* **Brief 1**
In the rows of drawing differences below, change "text at" to "label at" and leave everything else unchanged.

* **Document**
Empresas y finanzas

Clariant Reports Improved Operating Margin in the First Quarter 2008

CEO Jan Secher commented: "The measures

we have initiated to improve operational performance have started to

show a positive impact. In particular our focus on increased pricing and

strict cost control has contributed to the improved operating margin.

While our top line growth in local currency has been satisfying in the

first quarter, we closely follow the economy and are prepared to take

further actions if changes should occur. Against this backdrop we stay

committed to an improved operating margin and a continued strong cash

flow from operations by the end of the year."
Clariant, a world leader in specialty chemicals, posted a 3% sales

growth in local currency for the first quarter 2008. Adverse currency

effects resulted in a negative sales growth of 2% in CHF. Total sales

amounted to CHF 2.112 billion.
Clariant increased prices by 4% and was able to fully offset a 9%

increase in raw material costs. The gross margin declined slightly to

30.5% from 31.1% in the strong first quarter of 2007. Compared to the

full year 2007 the gross margin improved 1.3 percentage points. The

gross margin year-on-year has improved for three quarters in a row

despite a steep increase of raw material costs in the same period.

* **Input rows**
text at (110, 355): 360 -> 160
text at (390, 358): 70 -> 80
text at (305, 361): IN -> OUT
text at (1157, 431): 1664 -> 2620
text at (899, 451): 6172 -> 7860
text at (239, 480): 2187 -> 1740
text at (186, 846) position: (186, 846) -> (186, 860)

* **Brief 2**
Extend the report above on Clariant's first-quarter 2008 results from its last sentence.

* **Task result 1**
label at (110, 355): 360 -> 160
label at (390, 358): 70 -> 80
label at (305, 361): IN -> OUT
label at (1157, 431): 1664 -> 2620
label at (899, 451): 6172 -> 7860
label at (239, 480): 2187 -> 1740
label at (186, 846) position: (186, 846) -> (186, 860)

* **Task result 2**
Clariant reduced the number of job positions by 400 in the first quarter

as part of the ongoing restructuring measures. Sales, General and

Administration (SG&A) costs declined to 20.7% down from 21.8% in the

first quarter of 2007.
The operating margin before exceptionals improved to 7.9% from last year´s

7.1%. This translates into an increased operating income before

exceptionals of CHF 167 million compared to CHF 152 million in the first

quarter of 2007. The net income from continuing operations declined to

CHF 41 million from CHF 86 million as a result of higher restructuring

costs and unfavorable currency effects. In the first quarter, foreign

exchange effects had a negative impact on the operating income of CHF 36

million and another CHF 44 million on the net result.
Cash flow from operations declined to CHF -6 million from CHF 37 million

in the previous year as inventories have been built up before the Easter

holidays and trade payables have been reduced.
Improved pricing across the divisions
All four divisions achieved higher prices in the first quarter as a

result of the company´s focus on price

increases and the corresponding measures that have been initiated in the

previous year. Following Clariant´s price over

volume approach, the divisions have tackled customers with unsatisfying

profitability by price increases, utilization of alternative low cost

distribution channels or giving up on unprofitable business. These

measures had a slightly negative effect on volumes without having

materially impacted capacity utilization.
Pigments & Additives division with strong sales and margin growth
The Pigment & Additives division grew 6% in local currency (1% in CHF)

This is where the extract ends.